Chemical sample analyzers may be employed to measure the content of a particular element or compound (constituent) in a sample (e.g., specimen). Throughout this description, it will be understood by those skilled in the art that the term constituent element may be used to refer to an analyte, element, compound, component and/or any substance in the sample. Some chemical sample analyzers may be adapted to measure the content of carbon, sulfur, nitrogen, among others, of a sample. Carbon analyzers may be employed to measure the total organic carbon (TOC), the inorganic carbon (IC), the total carbon (TC; TC=TOC+IC), purgeable organic carbon (POC) and/or non-purgeable organic carbon (NPOC) content of the sample. TOC measurement processes may include oxidizing organic carbon in the sample, detecting and quantifying the oxidized carbon (e.g., CO2) and presenting the result in units of mass of carbon per volume of the sample.
Carbon analyzers are used in a variety of industries to measure, monitor and analyze analytical information relating to the carbon content of a given sample.

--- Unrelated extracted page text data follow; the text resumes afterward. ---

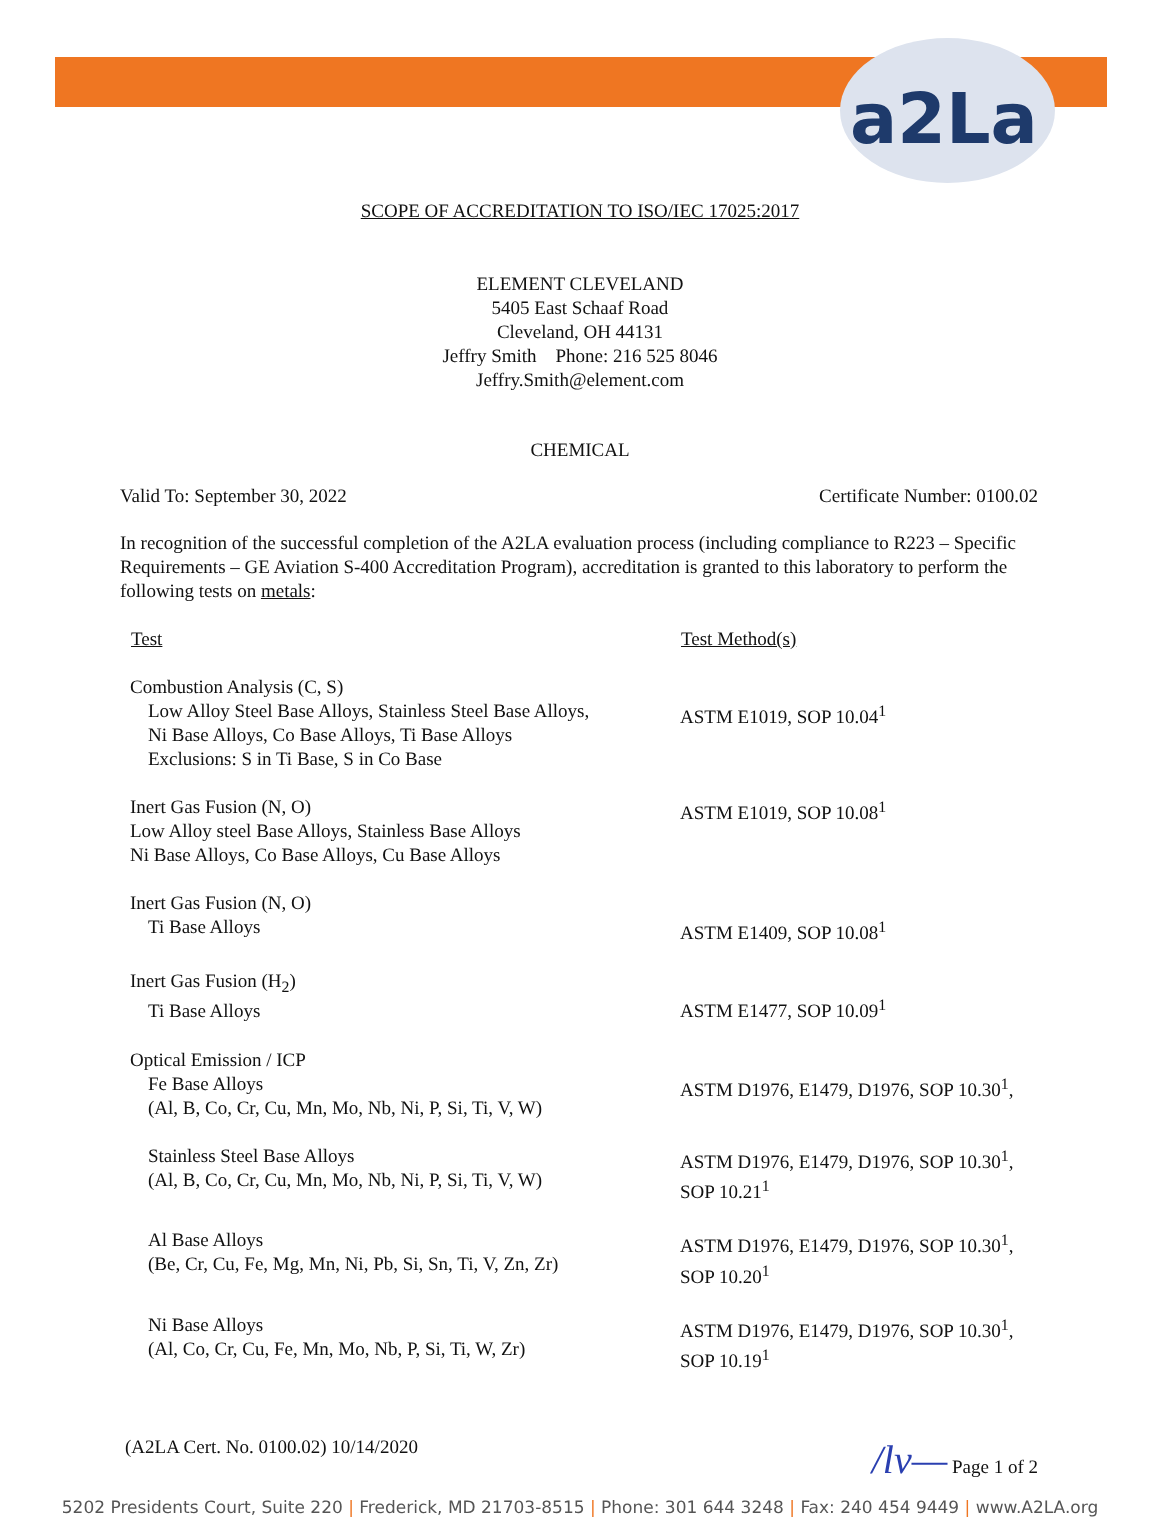a2La
SCOPE OF ACCREDITATION TO ISO/IEC 17025:2017
ELEMENT CLEVELAND
5405 East Schaaf Road
Cleveland, OH 44131
Jeffry Smith Phone: 216 525 8046
Jeffry.Smith@element.com
CHEMICAL
Valid To: September 30, 2022 Certificate Number: 0100.02
In recognition of the successful completion of the A2LA evaluation process (including compliance to R223 – Specific Requirements – GE Aviation S-400 Accreditation Program), accreditation is granted to this laboratory to perform the following tests on metals:
| Test | Test Method(s) |
| --- | --- |
| Combustion Analysis (C, S) Low Alloy Steel Base Alloys, Stainless Steel Base Alloys, Ni Base Alloys, Co Base Alloys, Ti Base Alloys Exclusions: S in Ti Base, S in Co Base | ASTM E1019, SOP 10.04<sup>1</sup> |
| Inert Gas Fusion (N, O) Low Alloy steel Base Alloys, Stainless Base Alloys Ni Base Alloys, Co Base Alloys, Cu Base Alloys | ASTM E1019, SOP 10.08<sup>1</sup> |
| Inert Gas Fusion (N, O) Ti Base Alloys | ASTM E1409, SOP 10.08<sup>1</sup> |
| Inert Gas Fusion (H<sub>2</sub>) Ti Base Alloys | ASTM E1477, SOP 10.09<sup>1</sup> |
| Optical Emission / ICP Fe Base Alloys (Al, B, Co, Cr, Cu, Mn, Mo, Nb, Ni, P, Si, Ti, V, W) | ASTM D1976, E1479, D1976, SOP 10.30<sup>1</sup>, |
| Stainless Steel Base Alloys (Al, B, Co, Cr, Cu, Mn, Mo, Nb, Ni, P, Si, Ti, V, W) | ASTM D1976, E1479, D1976, SOP 10.30<sup>1</sup>, SOP 10.21<sup>1</sup> |
| Al Base Alloys (Be, Cr, Cu, Fe, Mg, Mn, Ni, Pb, Si, Sn, Ti, V, Zn, Zr) | ASTM D1976, E1479, D1976, SOP 10.30<sup>1</sup>, SOP 10.20<sup>1</sup> |
| Ni Base Alloys (Al, Co, Cr, Cu, Fe, Mn, Mo, Nb, P, Si, Ti, W, Zr) | ASTM D1976, E1479, D1976, SOP 10.30<sup>1</sup>, SOP 10.19<sup>1</sup> |
(A2LA Cert. No. 0100.02) 10/14/2020 /lv— Page 1 of 2
5202 Presidents Court, Suite 220 | Frederick, MD 21703-8515 | Phone: 301 644 3248 | Fax: 240 454 9449 | www.A2LA.org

Measuring the carbon content in liquids such as drinking water, treated or untreated wastewater and ultra pure water for pharmaceutical or clean room applications is a routine way to assess the purity of the liquid sample. Monitoring the carbon content of wastewater is particularly significant in the chemical, pharmaceutical, semiconductor, food and beverage industries. Other areas that require careful monitoring of carbon content include the paint, resin and coating industries. Carbon analysis also can be essential for ascertaining whether drinking water, groundwater, soils and wastewater comply with government regulations. Carbon analysis also may be performed to protect process equipment such as boilers, turbines and purification devices because organic materials such as carbon may contaminate the process equipment.
Furthermore, there is an increasing interest in measuring, monitoring and analyzing carbon levels in solids or semi-solid specimens such as soils, clays and sediments. Accordingly, these solids or semi-solids can be measured, monitored and analyzed for carbon content using known analyzer accessories.
Nitrogen analyzers may be employed to measure the nitrogen content in the sample. Nitrogen in a sample may be converted to nitric oxide (NO). The NO is mixed with ozone to form NO2*(NO2 in excited state). When the NO2* returns to its ground state it gives off energy in the form of light. This process is known as chemiluminescence. The amount of light given off is proportional to the amount of NO in the sample.
Conventional sample analyzers employ a flow-through type detector technique to measure the content of a particular constituent in a sample. Flow-through technology provides a certain level of sensitivity in the measured content. There is a need for a sample analyzer to measure the content of a constituent in a gas sample with increased sensitivity over the conventional flow-through type detector techniques.